Pervertimos la realidad. Les estamos dejando a los más jóvenes, esa misma cultura del “descarte” que nos habla en Laudato Si, el papa Francisco. Abandonamos nuestros sueños y condenamos a los más jóvenes a continuar con este legado de desesperanza, escepticismo y egoísmo.
Leonardo también clama por que aceptemos la opinión, las creencias de los otros, de los demás.

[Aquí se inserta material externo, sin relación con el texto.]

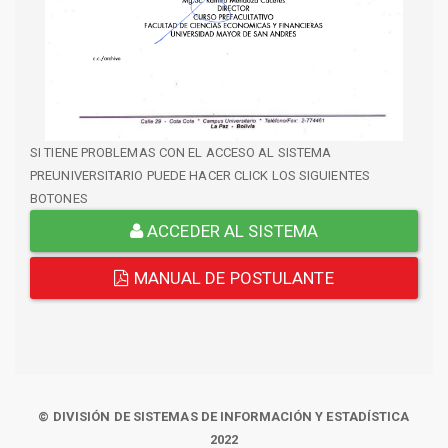
SI TIENE PROBLEMAS CON EL ACCESO AL SISTEMA
PREUNIVERSITARIO PUEDE HACER CLICK LOS SIGUIENTES
BOTONES
ACCEDER AL SISTEMA
MANUAL DE POSTULANTE
© DIVISIÓN DE SISTEMAS DE INFORMACIÓN Y ESTADÍSTICA
2022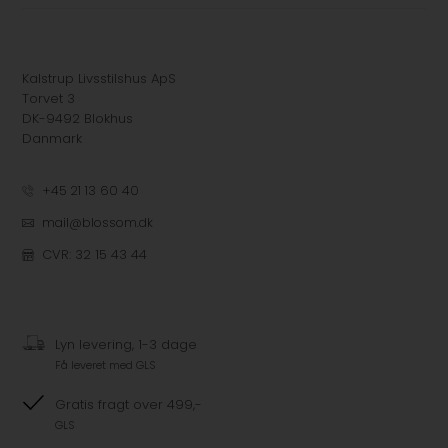
Kalstrup Livsstilshus ApS
Torvet 3
DK-9492 Blokhus
Danmark
+45 21 13 60 40
mail@blossom.dk
CVR: 32 15 43 44
Lyn levering, 1-3 dage
Få leveret med GLS
Gratis fragt over 499,-
GLS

Maravillosa lección de ese muchacho, que ha crecido en la “complicada realidad que le tocó vivir”.
¿Por qué no alentar a los más jóvenes de nuestra sociedad, como lo hizo Francisco, a que sueñen, a que se abran, a que no se “arruguen”, a que, a pesar de la realidad que viven cada día, se atrevan a soñar y contar sus sueños? Heredémosles al menos el derecho a soñar, ¡a soñar en grande! ¿Qué importa “si sueñan demasiado”! ¡Que sueñen!, desea Francisco.